As you’re hunched over in agonizing pain, you might be asking yourself, “why is this happening to me?”
Let me explain this in the most “non-sciencey” way possible.
For this to occur, the innermost lining layer of the uterus-called the endometrium is made up of endometrial cells.
These cells are programmed to be fierce proctors of life.
Just one cell contains thousands of years of information about how to protect the life within the uterus.
For all this to happen, the uterus has to be clean.
Clean from poisons, clean from toxins, pathogens, viruses and bacteria.
Many women have tremendous amounts of heavy metals in the uterus, such as mercury, lead, aluminum, arsenic, copper, etc.
Additionally, we are constantly exposed to loads of pesticides, herbicides, fungicides, perfumes, toxins from beauty and cleaning products, pharmaceutical poisons and air fresheners, and the list goes on and on.
The monthly menstrual cycle is one way the uterus cleans itself out regularly.
But when there is an overload of toxins accumulated, the uterus will push out the endometrial cells, and they will leave the uterus with poison or toxins in it to keep the uterus clean.
Then these endometrial cells end up on the outside of the uterus, attaching themselves and growing into little pods, tiny cysts or adhesions around the ovaries, onto the bladder, in the pelvic cavity or even on the colon.
During a menstrual cycle and ovulation, swelling and expansion occur, causing pressure. As the pressure builds, these pods will touch nerves causing pain and spasms. Because of the increased inflammation, symptoms are worse during a menstrual cycle or ovulation.
With endometriosis, you aren’t just cramping from the menstrual cycle; you’re also cramping from the spasms.
We often think there is a lot of space in the body. On the contrary, because everything is so tight, any inflammation will cause the cysts to hit nerves.

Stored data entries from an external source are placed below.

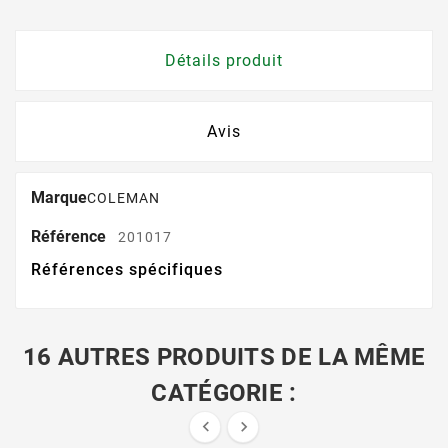
Détails produit
Avis
Marque
COLEMAN
Référence
201017
Références spécifiques
16 AUTRES PRODUITS DE LA MÊME
CATÉGORIE :



For example, just by holding in a full bladder, having that extra urine in the bladder will blow the bladder up a little (like a balloon).
If endometrial cells are sitting on the outside of the bladder, having too much in the bladder will hurt.
As the endometrial cells push up against those nerves, you may experience painful burning and /or spastic bladder. The same goes for full bowels or constipation and spastic colon.